Thinking back, I'm not sure what it was that did me in that day; maybe it wasn't one specific thing. Here I was new in town and at a new school. I suddenly was missing my children's old school; I used to volunteer at their old school. At that school, I knew the layout, the teachers, the parents and the students. I missed the feeling of comfort at that school.
The kids right away ran off to be with their friends, Tom agreed to stay with Jacob, but Allison was too old to have her mom following her around. I was left alone, but I was quickly saved by one of Allison's classmates' moms. Thankfully, she knew I had cancer, but wasn't asking me to talk about it. She and I walked around the school looking in on the different booths that were set up - I was fighting the tears all day. I confided in her that I was an emotional mess and thought maybe I just needed to go home. That's when she did something very, very stupid...she left me alone. She had gone off to find Tom.
I stood alone in a hallway of an elementary school with children and their parents walking all around me - when I looked up I saw a booth that was set up to warn children about the horrors of smoking and lung cancer. That was it. That was the straw that broke my emotional back. I didn't start the delicate little crying either...oh no! I lost it. Crazy woman hysterically crying in hallway B. Clean-up, please!
The husband of the woman I had been walking with saw me almost instantly and raced off to find his wife. She came back to me and pulled me into an empty classroom. She hugged me and let me cry then told me she was going to get someone who was more suited to talk to me. Within minutes, my new friend returned and brought with her a beautiful woman who grabbed me and hugged me tightly to her for what seemed like forever.
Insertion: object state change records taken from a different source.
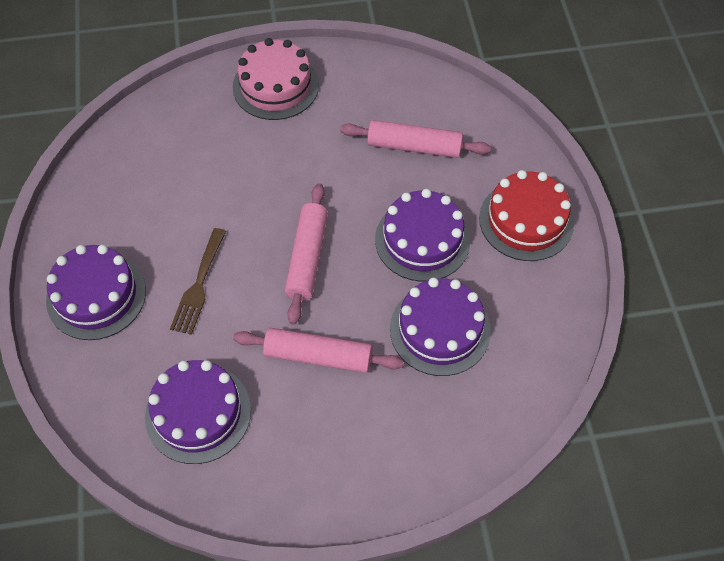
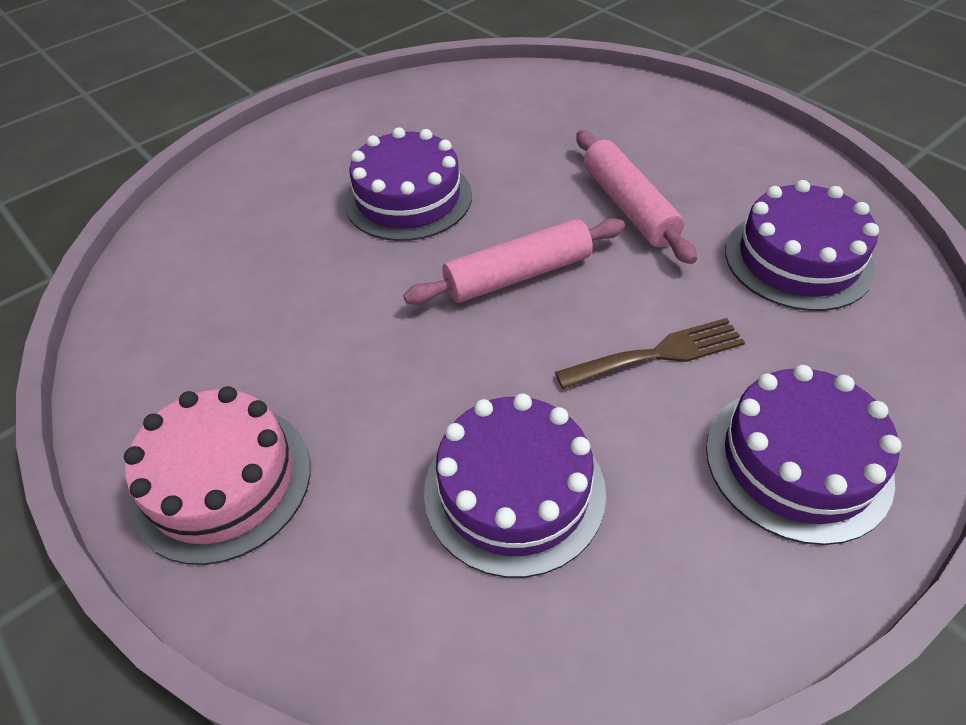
camera: 120 degrees left, 10 degrees down
(414, 147) = (265, 263): pink rolling pin -> none
(440, 329) = (509, 144): purple cake -> purple cake (514, 491)
(526, 220) = (321, 142): red cake -> none

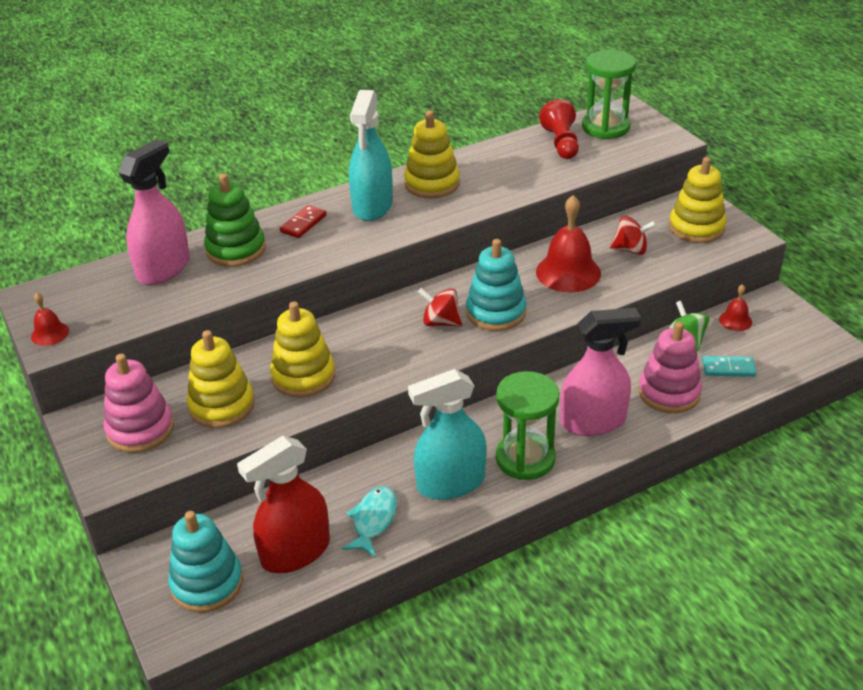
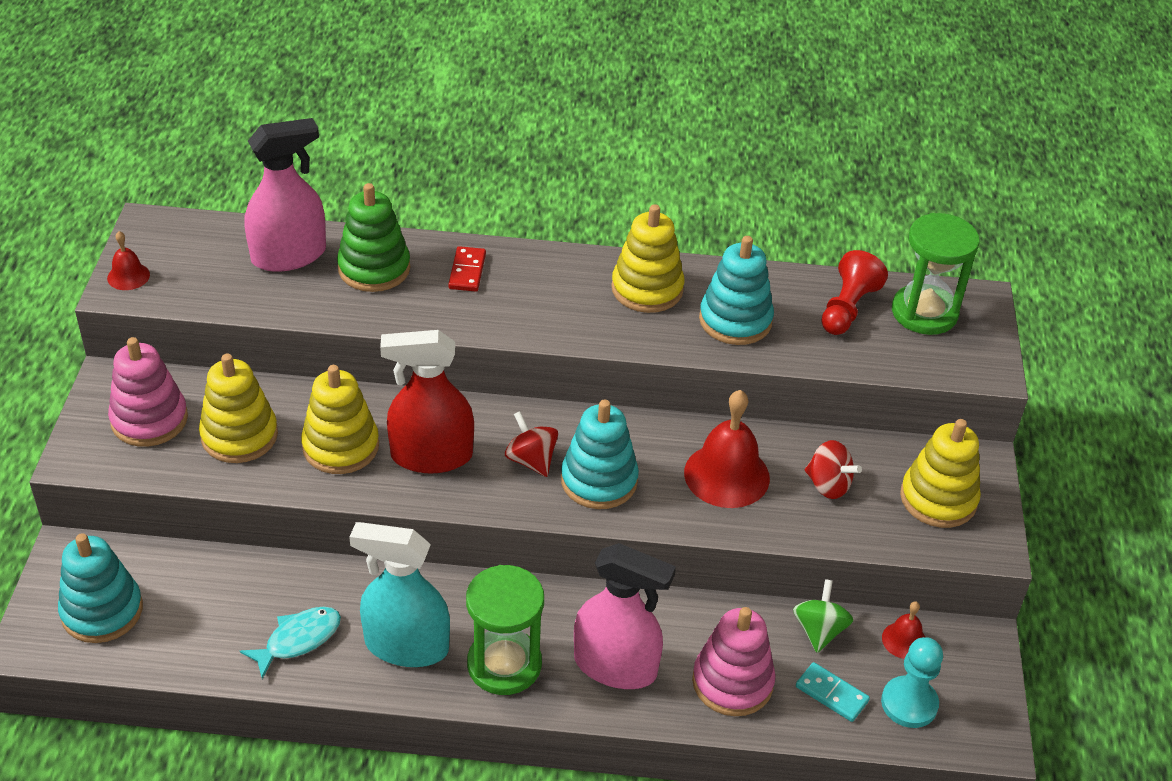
camera: 30 degrees right, 5 degrees up
(295, 552) = (201, 628): red spray bottle -> red spray bottle (431, 456)
(303, 224) = (467, 271): red domino -> red domino turned 60 degrees counterclockwise
(372, 206) = (557, 285): turquoise spray bottle -> none
(504, 177) = (735, 320): none -> turquoise stacking toy
(773, 350) = (909, 703): none -> turquoise pawn

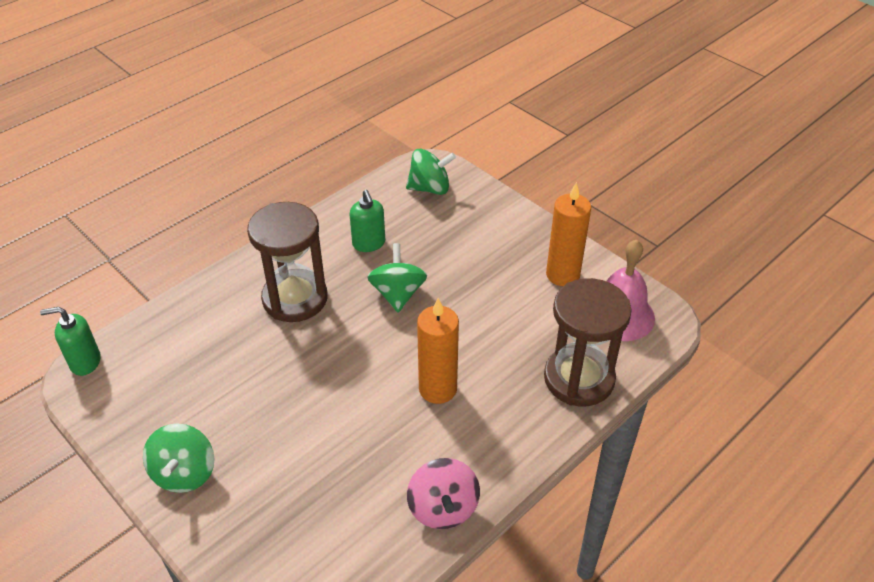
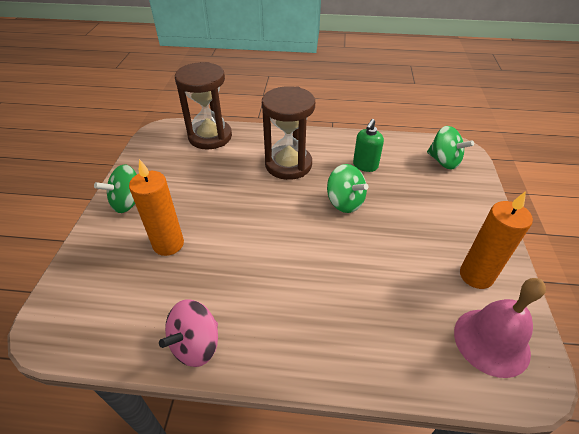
camera: 50 degrees right, 0 degrees up
(85, 362) = (170, 127): green soap dispenser -> none
(398, 294) = (345, 202): green spinning top -> green spinning top turned 90 degrees clockwise
(438, 389) = (293, 272): orange candle -> orange candle (168, 244)
(579, 379) = (395, 355): brown hourglass -> brown hourglass (210, 137)

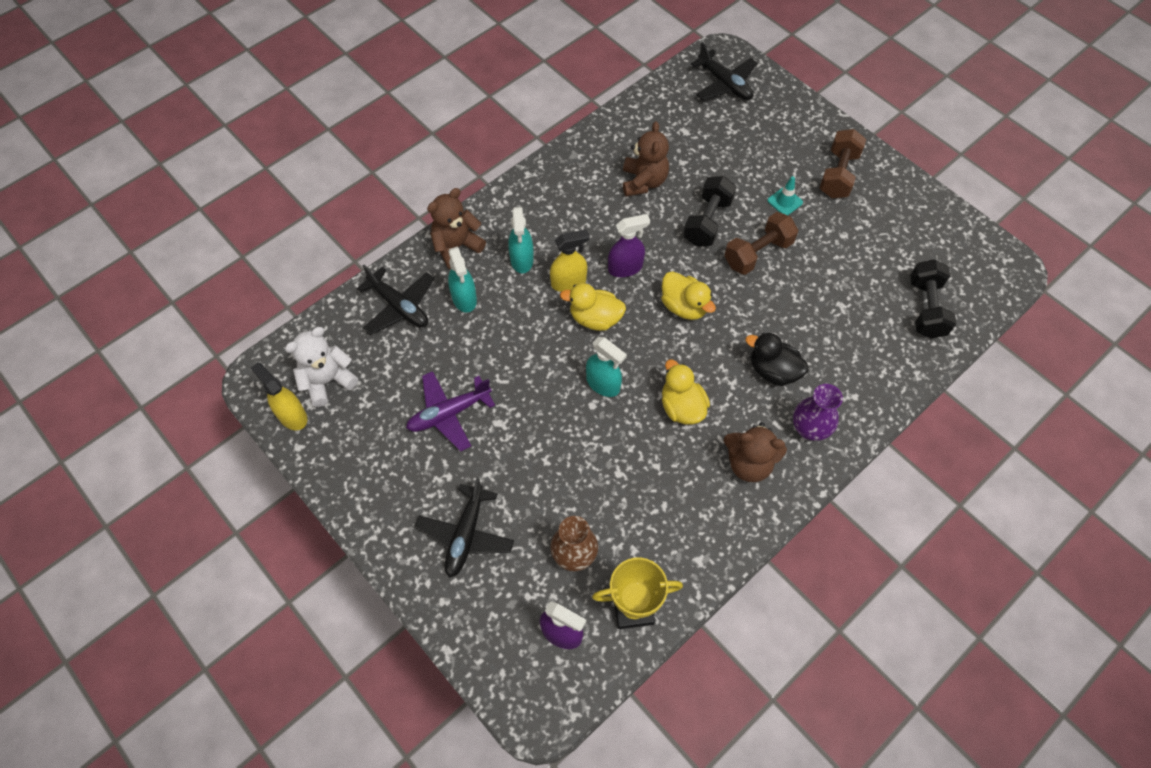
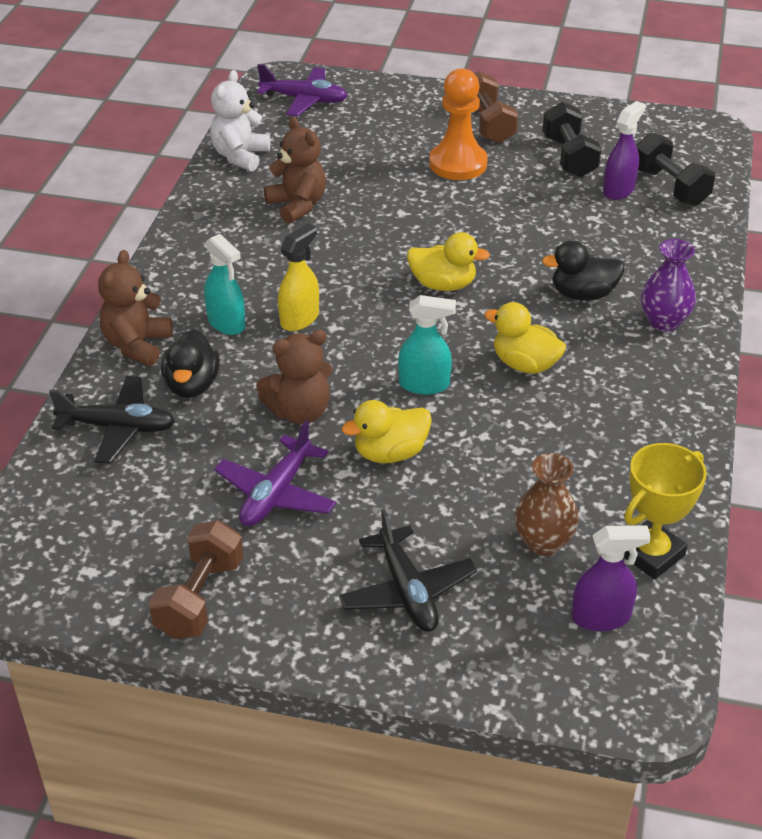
camera: 35 degrees left, 20 degrees down
(292, 415) = (76, 594): yellow spray bottle -> none
(327, 381) = (92, 538): white teddy bear -> white teddy bear (240, 156)
(464, 298) = (192, 385): turquoise spray bottle -> black duck
(595, 318) = (359, 335): yellow duck -> yellow duck (390, 453)
(625, 268) = (349, 281): purple spray bottle -> purple spray bottle (619, 190)
(707, 221) = (397, 209): black dumbbell -> black dumbbell (569, 157)
(724, 84) = (304, 100): black plane -> purple plane
(749, 463) = (637, 376): brown teddy bear -> brown teddy bear (300, 411)
(757, 253) = (473, 213): brown dumbbell -> brown dumbbell (200, 597)
(785, 201) = (458, 164): turquoise traffic cone -> orange pawn

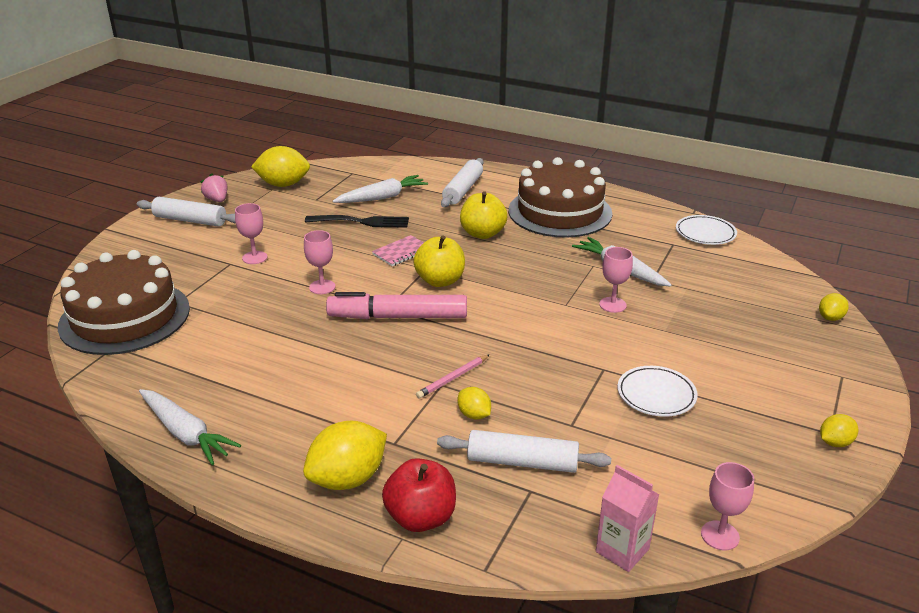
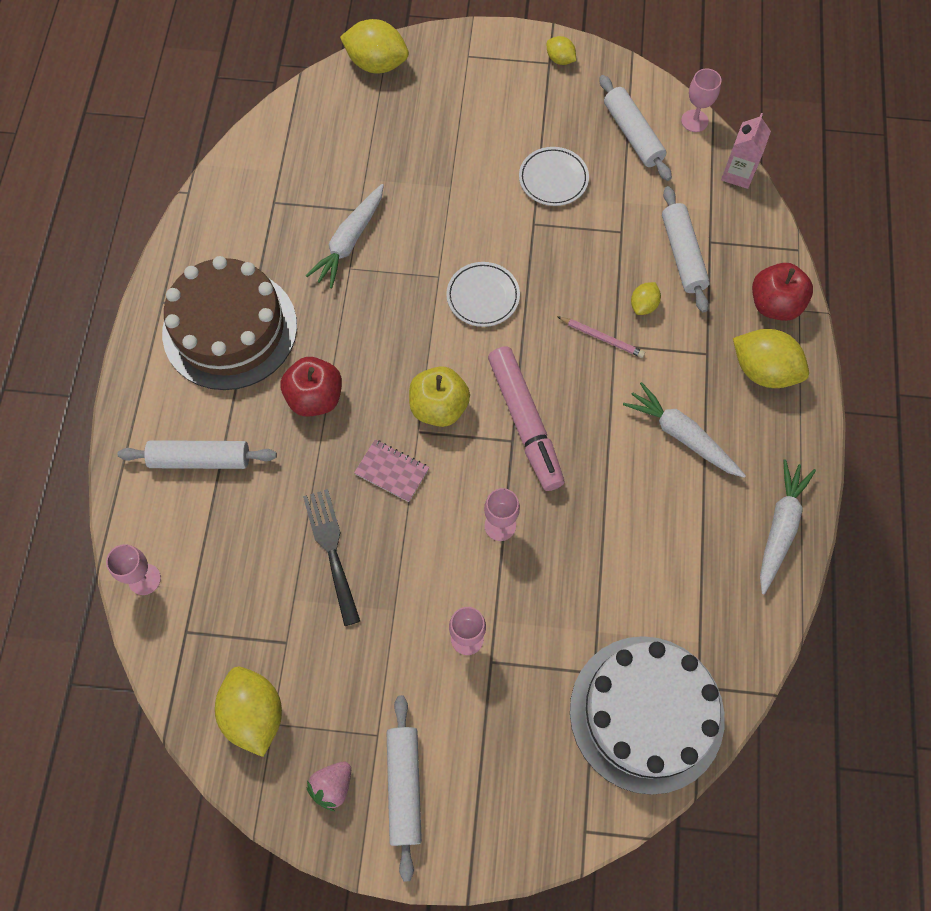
camera: 110 degrees left, 35 degrees up
(125, 317) = (646, 713): brown cake -> white cake
(382, 197) = (254, 554): white carrot -> white carrot (682, 435)
(482, 233) = (315, 398): yellow apple -> red apple
(612, 305) = (423, 235): pink goblet -> pink goblet (144, 579)
(705, 233) = (238, 175): white plate -> white plate (483, 296)
(707, 471) = (632, 134): none -> white rolling pin
(830, 318) = (377, 64): yellow lemon -> yellow lemon, size x1.93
I remember thinking "wow, friendly!" She was a cancer survivor. After I pulled myself together, I was coherent enough to be properly humiliated and voiced this to her. I was told what I just did was perfectly normal. She had done it, too, but hers was at the grocery store in the dairy section.
I was able to get Tom and the kids and race outta the school. I'm actually glad now that I didn't know anyone. The idea that I might have done that at my kids' old school where their friends knew me was was not pleasant.
But here I was all these months later - breastless and hairless - and close to another meltdown. Seeing the waitress and hearing her excitement about hitting her five year mark, depressed me. Chances of a reoccurrance diminish greatly after five years. Five years suddenly seemed a lifetime away.
I'm taking this one day at a time. Unfortunately, that one day at a time finds me daily in front of the mirror checking for lump and bumps. Only four and a half years to go.